* SELECTED EXTRACT *
= = = =

Asfaw, who was born in Olathe, Kansas, moved to Maryland when he was in elementary school. He dabbled in basketball and soccer as a boy but never took a sport seriously until he began running in middle school.

What he likes most about running, Asfaw said, is that it’s easy to chart progress. “When you improve, you can see it,” he said. “It’s the time. You just ran faster. Having such a measurable means of improvement just makes it really motivating.”

As a UVA freshman in 2017-18, he ended up redshirting in all three sports: cross country, indoor track & field, and outdoor track & field. After arriving in Charlottesville, “I was doing really well, and my coach at the time really wanted me to hang with the top guys,” Asfaw recalled. “I wasn’t really used to the mileage at the time, and I got a stress fracture in my foot. That took me out for a few months, and I spent the rest of the year just playing catch-up with fitness.”

In 2018-19, he competed in all three seasons but didn’t distinguish himself in any event. In 2019-20, however, Asfaw took significant strides forward.

= = = =

* EXERCISE A *
Translate this sentence from the Asfaw passage into Spanish: "He dabbled in basketball and soccer as a boy but never took a sport seriously until he began running in middle school."
* EXERCISE B *
Condense the paragraph of the Asfaw passage that begins "As a UVA freshman in 2017-18" into a short bulleted list that keeps its main facts.

(Stored data)
= = = =

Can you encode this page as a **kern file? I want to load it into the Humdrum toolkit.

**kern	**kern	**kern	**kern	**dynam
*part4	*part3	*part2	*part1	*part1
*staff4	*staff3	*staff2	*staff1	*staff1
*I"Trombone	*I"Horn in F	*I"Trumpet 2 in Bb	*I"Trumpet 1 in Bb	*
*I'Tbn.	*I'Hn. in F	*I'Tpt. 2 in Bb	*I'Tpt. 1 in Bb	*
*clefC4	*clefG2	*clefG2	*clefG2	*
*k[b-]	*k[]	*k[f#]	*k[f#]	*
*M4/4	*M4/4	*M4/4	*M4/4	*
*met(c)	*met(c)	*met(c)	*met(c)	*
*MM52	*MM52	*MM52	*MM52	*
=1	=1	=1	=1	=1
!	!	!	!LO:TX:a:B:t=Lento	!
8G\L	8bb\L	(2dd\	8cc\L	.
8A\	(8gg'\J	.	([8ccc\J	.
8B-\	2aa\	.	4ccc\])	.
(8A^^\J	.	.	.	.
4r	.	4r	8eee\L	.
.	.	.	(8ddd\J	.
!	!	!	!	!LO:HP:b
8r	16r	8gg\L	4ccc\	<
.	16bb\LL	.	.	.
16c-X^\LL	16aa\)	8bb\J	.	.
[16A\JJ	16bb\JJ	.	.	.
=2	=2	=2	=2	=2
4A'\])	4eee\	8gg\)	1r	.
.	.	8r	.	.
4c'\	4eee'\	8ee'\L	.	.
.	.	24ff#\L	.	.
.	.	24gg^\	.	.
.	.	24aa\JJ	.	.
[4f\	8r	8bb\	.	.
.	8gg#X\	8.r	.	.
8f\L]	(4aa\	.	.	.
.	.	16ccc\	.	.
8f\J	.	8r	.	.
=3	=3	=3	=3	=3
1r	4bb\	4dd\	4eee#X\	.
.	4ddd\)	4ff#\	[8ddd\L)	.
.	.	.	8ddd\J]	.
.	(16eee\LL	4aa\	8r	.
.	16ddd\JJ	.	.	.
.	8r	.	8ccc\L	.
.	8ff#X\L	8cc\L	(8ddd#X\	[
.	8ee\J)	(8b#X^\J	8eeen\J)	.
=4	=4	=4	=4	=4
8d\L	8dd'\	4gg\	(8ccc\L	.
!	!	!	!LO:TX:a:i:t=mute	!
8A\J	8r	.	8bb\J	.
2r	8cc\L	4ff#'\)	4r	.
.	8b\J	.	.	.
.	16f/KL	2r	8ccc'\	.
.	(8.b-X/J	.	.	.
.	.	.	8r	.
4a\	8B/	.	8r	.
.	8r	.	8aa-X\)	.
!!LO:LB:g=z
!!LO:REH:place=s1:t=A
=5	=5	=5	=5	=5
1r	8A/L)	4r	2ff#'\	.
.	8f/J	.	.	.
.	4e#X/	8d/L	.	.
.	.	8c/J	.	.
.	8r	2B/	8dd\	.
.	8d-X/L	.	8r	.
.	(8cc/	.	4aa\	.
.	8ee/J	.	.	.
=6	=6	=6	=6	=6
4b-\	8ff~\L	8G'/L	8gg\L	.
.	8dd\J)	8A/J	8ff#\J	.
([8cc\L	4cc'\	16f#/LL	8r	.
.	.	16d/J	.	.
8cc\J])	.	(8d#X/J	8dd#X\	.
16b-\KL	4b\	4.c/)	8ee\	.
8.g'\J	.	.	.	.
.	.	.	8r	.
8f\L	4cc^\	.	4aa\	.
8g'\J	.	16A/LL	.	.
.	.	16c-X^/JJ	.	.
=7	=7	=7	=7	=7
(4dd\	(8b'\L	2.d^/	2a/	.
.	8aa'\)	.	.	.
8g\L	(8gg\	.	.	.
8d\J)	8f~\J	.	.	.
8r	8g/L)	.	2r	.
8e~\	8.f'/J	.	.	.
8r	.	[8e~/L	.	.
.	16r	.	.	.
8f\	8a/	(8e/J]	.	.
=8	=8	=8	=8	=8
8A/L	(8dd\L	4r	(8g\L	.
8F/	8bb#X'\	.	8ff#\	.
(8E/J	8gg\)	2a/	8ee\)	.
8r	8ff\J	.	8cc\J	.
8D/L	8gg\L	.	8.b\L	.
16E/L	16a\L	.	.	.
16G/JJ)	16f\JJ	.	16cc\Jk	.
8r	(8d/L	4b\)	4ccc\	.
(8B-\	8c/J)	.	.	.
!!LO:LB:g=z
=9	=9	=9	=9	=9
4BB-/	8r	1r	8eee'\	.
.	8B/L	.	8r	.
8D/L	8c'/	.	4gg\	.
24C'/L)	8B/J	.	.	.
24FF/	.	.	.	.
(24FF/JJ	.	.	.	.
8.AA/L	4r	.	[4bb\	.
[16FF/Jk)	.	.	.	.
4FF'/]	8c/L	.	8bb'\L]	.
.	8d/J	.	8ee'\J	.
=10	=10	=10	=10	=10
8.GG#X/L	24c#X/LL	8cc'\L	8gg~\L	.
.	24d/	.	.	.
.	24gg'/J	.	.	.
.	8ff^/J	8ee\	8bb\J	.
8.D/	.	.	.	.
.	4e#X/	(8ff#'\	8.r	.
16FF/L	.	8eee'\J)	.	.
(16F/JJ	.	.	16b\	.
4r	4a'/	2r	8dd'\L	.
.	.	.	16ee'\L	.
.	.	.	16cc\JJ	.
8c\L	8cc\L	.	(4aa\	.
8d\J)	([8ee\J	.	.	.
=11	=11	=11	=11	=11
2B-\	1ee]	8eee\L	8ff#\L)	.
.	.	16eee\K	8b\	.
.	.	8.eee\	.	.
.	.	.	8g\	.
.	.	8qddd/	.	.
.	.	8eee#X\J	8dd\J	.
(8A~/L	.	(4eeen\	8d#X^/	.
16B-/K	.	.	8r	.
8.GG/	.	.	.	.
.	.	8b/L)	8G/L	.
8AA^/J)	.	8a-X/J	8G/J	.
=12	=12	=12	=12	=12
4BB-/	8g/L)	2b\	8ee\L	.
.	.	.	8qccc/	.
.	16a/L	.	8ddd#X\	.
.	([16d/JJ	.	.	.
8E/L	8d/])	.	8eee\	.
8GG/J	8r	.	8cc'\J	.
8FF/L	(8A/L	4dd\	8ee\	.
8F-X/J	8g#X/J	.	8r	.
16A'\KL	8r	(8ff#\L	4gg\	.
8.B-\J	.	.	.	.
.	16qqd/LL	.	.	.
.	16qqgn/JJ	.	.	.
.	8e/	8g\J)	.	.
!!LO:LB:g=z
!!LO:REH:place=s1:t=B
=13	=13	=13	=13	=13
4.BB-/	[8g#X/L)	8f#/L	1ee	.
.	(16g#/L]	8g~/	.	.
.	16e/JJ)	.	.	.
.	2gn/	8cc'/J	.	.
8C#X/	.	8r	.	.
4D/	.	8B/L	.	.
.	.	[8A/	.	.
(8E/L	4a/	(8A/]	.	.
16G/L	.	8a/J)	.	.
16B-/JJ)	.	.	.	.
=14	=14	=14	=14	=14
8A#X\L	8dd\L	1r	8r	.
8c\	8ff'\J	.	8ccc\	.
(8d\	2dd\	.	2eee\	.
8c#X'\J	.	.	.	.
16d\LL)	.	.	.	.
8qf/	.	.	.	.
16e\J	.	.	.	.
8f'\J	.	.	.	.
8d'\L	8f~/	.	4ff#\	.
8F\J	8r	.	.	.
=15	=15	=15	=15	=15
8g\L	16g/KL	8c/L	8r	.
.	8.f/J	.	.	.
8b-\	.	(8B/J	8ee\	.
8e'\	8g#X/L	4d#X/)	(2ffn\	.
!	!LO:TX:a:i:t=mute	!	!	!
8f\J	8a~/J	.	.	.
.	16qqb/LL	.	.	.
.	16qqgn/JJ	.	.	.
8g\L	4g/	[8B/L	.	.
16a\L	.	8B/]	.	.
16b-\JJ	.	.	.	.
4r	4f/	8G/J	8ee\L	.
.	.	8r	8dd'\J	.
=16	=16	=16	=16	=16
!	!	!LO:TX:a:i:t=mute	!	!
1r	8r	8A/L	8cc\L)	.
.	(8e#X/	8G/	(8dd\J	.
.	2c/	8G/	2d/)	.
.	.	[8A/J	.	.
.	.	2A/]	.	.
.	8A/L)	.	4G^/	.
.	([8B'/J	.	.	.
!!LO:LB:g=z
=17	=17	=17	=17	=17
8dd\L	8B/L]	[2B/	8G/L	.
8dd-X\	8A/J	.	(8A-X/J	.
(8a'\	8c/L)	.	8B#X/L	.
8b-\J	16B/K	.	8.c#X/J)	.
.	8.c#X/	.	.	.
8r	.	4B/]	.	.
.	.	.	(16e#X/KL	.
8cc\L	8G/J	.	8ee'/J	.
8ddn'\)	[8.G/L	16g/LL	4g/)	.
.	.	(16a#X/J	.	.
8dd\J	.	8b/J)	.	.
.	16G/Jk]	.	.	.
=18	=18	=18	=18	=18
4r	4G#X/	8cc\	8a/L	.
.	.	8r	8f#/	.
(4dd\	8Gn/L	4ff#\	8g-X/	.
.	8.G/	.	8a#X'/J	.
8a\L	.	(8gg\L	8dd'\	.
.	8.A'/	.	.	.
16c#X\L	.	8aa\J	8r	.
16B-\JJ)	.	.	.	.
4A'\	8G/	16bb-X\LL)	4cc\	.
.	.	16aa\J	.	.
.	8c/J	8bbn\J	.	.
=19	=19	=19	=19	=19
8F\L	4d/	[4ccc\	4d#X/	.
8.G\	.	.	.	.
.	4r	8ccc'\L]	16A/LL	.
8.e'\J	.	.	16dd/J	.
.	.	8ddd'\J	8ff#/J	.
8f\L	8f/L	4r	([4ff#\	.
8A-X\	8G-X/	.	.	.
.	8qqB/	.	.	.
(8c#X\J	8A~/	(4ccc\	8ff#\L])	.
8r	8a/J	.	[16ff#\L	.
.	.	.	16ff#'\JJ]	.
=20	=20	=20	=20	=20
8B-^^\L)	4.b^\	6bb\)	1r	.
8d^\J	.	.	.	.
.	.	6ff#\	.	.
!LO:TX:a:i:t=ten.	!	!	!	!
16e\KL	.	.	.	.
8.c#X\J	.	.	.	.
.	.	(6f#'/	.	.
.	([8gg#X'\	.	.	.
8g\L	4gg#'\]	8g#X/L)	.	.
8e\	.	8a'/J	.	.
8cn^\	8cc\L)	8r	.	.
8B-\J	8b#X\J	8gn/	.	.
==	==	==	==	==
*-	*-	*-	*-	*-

= = = =

* EXERCISE ANSWER A *
De niño probó el baloncesto y el fútbol, pero nunca se tomó en serio ningún deporte hasta que empezó a correr en la escuela secundaria.

* EXERCISE ANSWER B *
- As a UVA freshman in 2017-18, Asfaw redshirted in cross country, indoor track & field, and outdoor track & field.
- After arriving in Charlottesville he was doing well, and his coach wanted him to keep up with the top runners.
- Not yet used to the mileage, he suffered a stress fracture in his foot that sidelined him for a few months.
- He spent the rest of the year catching up on fitness.